There’s a strong social statement being addressed in terms of politics in most popular musicals, especially class conflict, Valle said. Even older musicals such as “West Side Story” had deep social messages woven into their musical numbers.

However, narrowing subject matter too much can alienate the audience. “The story elements need to be universal and fairly timeless to appeal to a large audience,” Newman said. Some musicals, like “Dreamgirls,” didn’t relate to all audiences and didn’t do as well because they came on too strong, whereas “Hairspray” on the other hand used integration as a subplot and, in his mind, was a better movie for it.

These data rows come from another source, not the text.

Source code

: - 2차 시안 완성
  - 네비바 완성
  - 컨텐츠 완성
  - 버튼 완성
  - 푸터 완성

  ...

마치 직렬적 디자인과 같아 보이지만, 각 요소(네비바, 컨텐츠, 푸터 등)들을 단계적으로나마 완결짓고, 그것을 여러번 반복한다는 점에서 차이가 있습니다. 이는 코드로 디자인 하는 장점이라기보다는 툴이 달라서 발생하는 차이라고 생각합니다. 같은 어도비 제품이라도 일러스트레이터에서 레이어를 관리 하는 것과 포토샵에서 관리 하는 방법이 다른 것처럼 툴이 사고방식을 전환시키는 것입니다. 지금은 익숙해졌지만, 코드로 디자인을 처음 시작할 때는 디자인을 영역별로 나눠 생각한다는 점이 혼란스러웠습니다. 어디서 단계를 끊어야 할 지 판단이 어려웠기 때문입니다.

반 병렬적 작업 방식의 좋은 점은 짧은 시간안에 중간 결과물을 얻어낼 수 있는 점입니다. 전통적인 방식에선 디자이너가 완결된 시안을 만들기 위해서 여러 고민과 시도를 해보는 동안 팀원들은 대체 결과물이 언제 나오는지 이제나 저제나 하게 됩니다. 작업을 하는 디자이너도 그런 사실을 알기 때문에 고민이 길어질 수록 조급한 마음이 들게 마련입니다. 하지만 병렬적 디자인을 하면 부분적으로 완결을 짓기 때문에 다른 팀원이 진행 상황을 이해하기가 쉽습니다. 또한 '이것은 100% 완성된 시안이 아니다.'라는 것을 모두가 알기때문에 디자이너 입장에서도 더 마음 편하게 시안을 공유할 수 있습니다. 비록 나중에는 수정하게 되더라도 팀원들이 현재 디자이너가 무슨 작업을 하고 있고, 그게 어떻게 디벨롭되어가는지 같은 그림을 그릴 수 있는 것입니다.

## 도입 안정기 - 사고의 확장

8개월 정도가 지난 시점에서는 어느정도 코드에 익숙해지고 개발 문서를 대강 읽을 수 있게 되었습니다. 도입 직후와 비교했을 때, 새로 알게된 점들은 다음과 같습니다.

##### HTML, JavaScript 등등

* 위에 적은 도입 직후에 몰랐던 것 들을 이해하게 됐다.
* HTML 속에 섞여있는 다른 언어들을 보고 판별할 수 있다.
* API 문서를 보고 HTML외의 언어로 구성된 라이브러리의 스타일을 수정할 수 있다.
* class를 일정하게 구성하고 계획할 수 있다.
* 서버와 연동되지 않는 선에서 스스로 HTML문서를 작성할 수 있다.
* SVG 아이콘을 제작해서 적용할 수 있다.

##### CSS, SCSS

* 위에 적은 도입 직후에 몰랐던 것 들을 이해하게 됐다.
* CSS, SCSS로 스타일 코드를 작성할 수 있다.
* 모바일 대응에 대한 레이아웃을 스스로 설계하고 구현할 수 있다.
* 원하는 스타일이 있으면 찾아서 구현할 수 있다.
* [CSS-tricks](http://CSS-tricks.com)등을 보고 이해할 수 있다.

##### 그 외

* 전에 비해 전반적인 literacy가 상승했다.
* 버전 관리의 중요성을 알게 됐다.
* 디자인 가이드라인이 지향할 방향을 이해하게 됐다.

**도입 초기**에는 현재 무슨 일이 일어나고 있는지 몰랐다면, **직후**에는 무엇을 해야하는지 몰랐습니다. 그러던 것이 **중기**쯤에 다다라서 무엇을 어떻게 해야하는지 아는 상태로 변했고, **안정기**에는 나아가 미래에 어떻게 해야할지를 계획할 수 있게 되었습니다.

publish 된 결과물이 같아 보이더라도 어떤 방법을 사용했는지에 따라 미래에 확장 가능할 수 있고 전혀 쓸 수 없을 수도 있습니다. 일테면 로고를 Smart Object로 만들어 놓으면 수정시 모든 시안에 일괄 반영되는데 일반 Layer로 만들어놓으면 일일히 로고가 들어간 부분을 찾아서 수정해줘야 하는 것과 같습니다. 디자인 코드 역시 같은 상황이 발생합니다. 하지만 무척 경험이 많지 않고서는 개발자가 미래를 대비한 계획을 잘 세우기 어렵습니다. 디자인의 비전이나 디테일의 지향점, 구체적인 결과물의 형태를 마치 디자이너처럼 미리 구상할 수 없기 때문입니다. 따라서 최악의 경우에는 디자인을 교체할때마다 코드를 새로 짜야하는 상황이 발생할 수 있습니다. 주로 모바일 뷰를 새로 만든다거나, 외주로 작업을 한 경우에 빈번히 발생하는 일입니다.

In times of war, there tend to be more comedic musicals, Jeffrey said. Just as musicals provided a few hours of song and dance to distract viewers from the post-WWII world in the ’40s and ’50s and from the Vietnam War in the ’60s, musicals are a form of escapism. They also do better at the box office than the Iraq war dramas being made today, such as “Rendition,” “Lions for Lambs” and “Redacted,” despite their star power.

Even at the local level, musical theater and all it stands for is a big part of everyday life. In San Luis Obispo and around the Central Coast, there are several stage theaters, university and community-based choir and musical groups, and ready audiences for any movie musicals that come into local theaters.

Wherever the place, people can relate to the basic human expression of music.

“Everyone’s like, ‘Well, I do sing in the shower.’ That’s because it’s wonderful, right?” Valle said, sitting straight up in his chair and gesturing enthusiastically. “Not only do you have hot water pouring over you and you’re naked and you’re alone, but you’re private. Isn’t that interesting that in that most private moment we sing? There’s something in the core of that moment that speaks the humanity of music.”